Il y a quelque trace de toutes ces influences dans les premières œuvres de Boccace. Il dut lire avec passion tous les romans et fabliaux français qui lui tombèrent entre les mains. Il fit des efforts pour s’approprier la langue latine, comme en témoignent des vers latins assez faibles, qui remontent sans doute à cette époque. Il n’apprit point le grec, ou du moins n’en posséda que quelques mots, qu’on lui voit souvent employer à contre-sens et hors de tout propos. Mais il commença son éducation antique et fit preuve, dès ses premières œuvres, d’une connaissance déjà grande des auteurs et de la mythologie. Il cherchait à s’instruire de toutes les façons, entrait en relations avec des géomètres et des astronomes, comme Paolo Geometra et ce fameux Génois Andalone di Negro, dont les idées nouvelles sur la cosmographie préparaient les prochains progrès de la navigation. Il ne méprisa aucune des connaissances spéciales qu’il pouvait acquérir avec de pareils hommes. Il apprit même un peu de médecine. D’après le type que s’étaient formé les grands esprits de ce temps, le poète devait être un homme universel, et aucune connaissance humaine ne devait lui rester étrangère.
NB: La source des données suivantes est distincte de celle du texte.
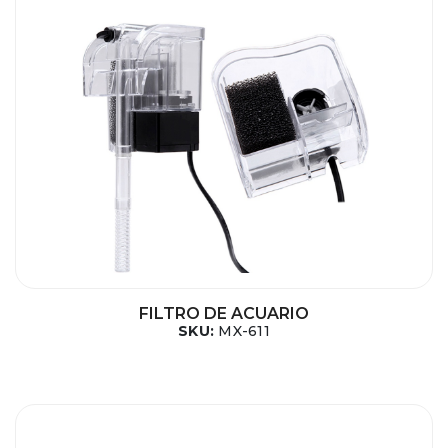
FILTRO DE ACUARIO
SKU:
MX-611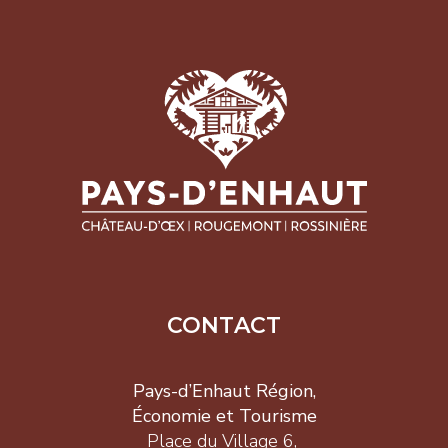
CONTACT
Pays-d’Enhaut Région,
Économie et Tourisme
Place du Village 6,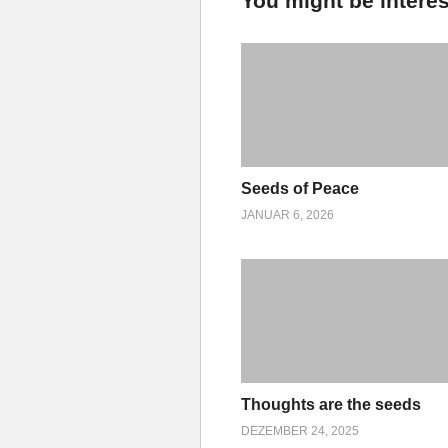
You might be interes
Seeds of Peace
JANUAR 6, 2026
Thoughts are the seeds
DEZEMBER 24, 2025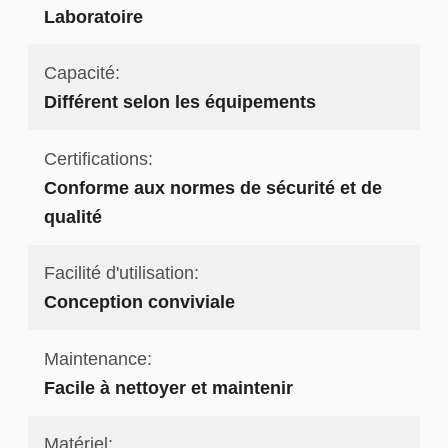
Laboratoire
Capacité:
Différent selon les équipements
Certifications:
Conforme aux normes de sécurité et de
qualité
Facilité d'utilisation:
Conception conviviale
Maintenance:
Facile à nettoyer et maintenir
Matériel:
L’oubli paternel le rendant presque absolument libre, Boccace se livra à la vocation de son enfance, la poésie. Tout devait l’y porter. Le sort des poètes n’avait jamais été plus doux, ni les honneurs qu’ils recevaient plus grands qu’à Naples en ce moment. La jeune gloire de Pétrarque commençait à traverser le monde, et le roi Robert, avant de l’attirer près de lui, échangeait avec l’illustre amoureux des vers et des complimens. Boccace avait déjà fait des sonnets et des chansons, dans la manière des Siciliens et des Provençaux, quand il acquit la qualité qui lui manquait pour être vraiment poète, un amour officiel et noble. Son amour pour Maria d’Aquino, fille naturelle de Robert, nous est affirmé par les historiens, la tradition et de nombreux passages des œuvres de Boccace. Il l’a à peine caché sous des allusions très transparentes, désignant même les dates et les jours, dans un amphigouri astronomique et mythologique où il n’est pas trop malaisé de se débrouiller. Il a enveloppé son nom et celui de sa maîtresse dans un poème, par un de ces artifices d’acrostiche où se sont complu les poètes de l’époque : et qu’un public prévenu devait pénétrer sans peine.